Кашкаревич, наверное, что-то мог бы сказать ей, мне же нечего было.
Десять карантинных боксов могла выставить Четвертая госпитальная против свеженьких новобранцев, и один из них наш. По счету десятый, от дверей первый и, входя в палату, я кошу глазом на решетчатое стекло переборки. И входя, разное вижу. Иногда ты лежишь — согнув ногу в колене, бросив на нее правую, а на животе книжка. Иногда сидишь на кровати, стариковски ссутулив плечи. Иль понуро стоишь в тесном фиорде меж кроваткой да стенкой.

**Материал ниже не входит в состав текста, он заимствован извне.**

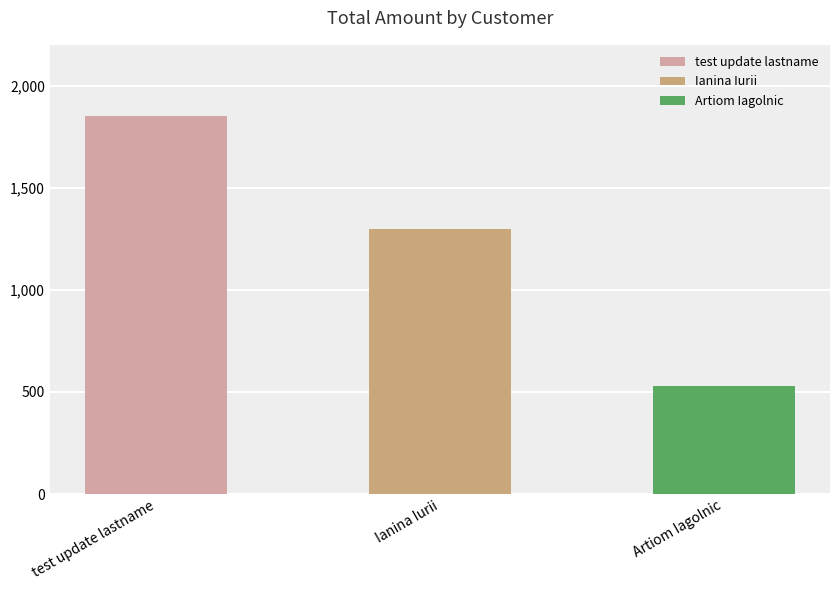

Read the value at Ianina Iurii.

1300.0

Но всегда режет меня твое бледное личико, и такие длинные, заострившиеся в коленях ноги. В колготках цвета луковой шелухи. "Папа?" — отмечаешь меня иногда глазами, иногда голосом, таким притерпелым, пепельно-серым.
- Мака-енов!.. Мака-енов!.. — раздается по всей перегороженной палате веселое требование чрева. Это Андрюша Салунин. У него лейкоз, но по деревенским понятиям не может быть здоровее мальчонки: неимоверно толстые, неимоверно яркие его щеки лежат на толстой груди, на дебелых плечах. Даже глаза затянуло и, когда он сидит, то кощунственно похож на какого-то будду. Столетия, наверно, понадобились верующим, чтобы сотворить такого, а медики лепят быстро, просто — пять таблеток преднизолона в день вызывают усиленный белковый обмен. — Макаенов!.. Макаенов!.. — прыгает он на кровати, держась за спинку и жадно глядит в дверь, откуда должны приехать на пищеблочной каталке желанные макароны. Прохладные, словно подсохшие аскариды. Вместе с котлетами, которые столько же котлеты, сколько и хлеб.